Gazi Mustafa Kemal Atatürk’ün bu deyişi, Cumhuriyet projesinin bir çağdaşlaşma, kulluktan eşit yurttaşlığa geçiş ve de aklı ve bilimi referans alma projesi olmasının yanında, aynı zamanda sosyal ve de sol bir proje olduğunu gösteriyordu.
Atatürk Neden “Cumhuriyet, Kimsesizlerin Kimsesidir” demişti?

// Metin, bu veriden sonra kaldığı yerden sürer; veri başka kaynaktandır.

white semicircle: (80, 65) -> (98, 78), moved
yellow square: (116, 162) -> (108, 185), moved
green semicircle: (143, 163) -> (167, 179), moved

Türkiye, bir doğu imparatorluğunun küllerinden emperyalizme karşı zaferle kurulmuştu. Tarih sahnesinden silinmek üzere olan bir halk, Atatürk’ün önderliğinde Kuvayı Milliye temelinde Cumhuriyet düzenine geçmişti. Siyasal bağımsızlığını kazanan Türkiye ekonomik bağımsızlığını da kazanmalıydı. Ancak bu, askeri zaferden daha da zordu. Çünkü memleketin ekonomisi tam bir yıkıntıydı.
13,6 milyon nüfusun 10,3 milyonu kırsal kesimde yaşıyordu. Toprak dağılımı adaletsizdi. Ailelerin yüzde 5’i toprakların yüzde 65’ine sahipti. Feodalitenin egemen olduğu doğu ve güneydoğu bölgelerinde ise ağalar devlet konumundaydı. Tarım teknikleri son derece geri, köylü eğitimsizdi. Çok az sayıda ziraat mühendisi, veteriner hekim ve tarım teknisyeni vardı. Tarımsal üretim halkı besleyemez durumdaydı. Ekmeklik unun bile çoğu dışarıdan getiriliyordu. Şekerimiz ve yağımız yoktu. Et, bayramdan bayrama bile bulunamıyordu. Hayvanlar hastalıktan kırılıyordu. Nüfusumuzun yarısı hastaydı. Üç milyon insan trahomluydu. Bebek ölümleri yüzde 60’ın üzerinde seyrediyordu. Şehirler tifodan kırılıyordu, kasaba sakinleri hastalığa mahkûmdu, kuşakları kurumuş köyler vardı, 400 bin asker hastalıktan ölmüştü, ordudaki sıtma vakası yüzde 40 seviyesindeydi. Bütün sanayi ürünleri dışarıdan alınıyordu. Ülke Avrupa’nın açık pazarı olmuştu. Halkın ancak yüzde 7’si okur-yazardı. Darülfünun denilen tek bir üniversite vardı. O’na da üniversite demek zordu. Üstelik Darülfünun hocalarının çoğunluğu da Kemalist Devrimlere sıcak bakmıyordu. Kadın-erkek eşitliği söz konusu bile değildi.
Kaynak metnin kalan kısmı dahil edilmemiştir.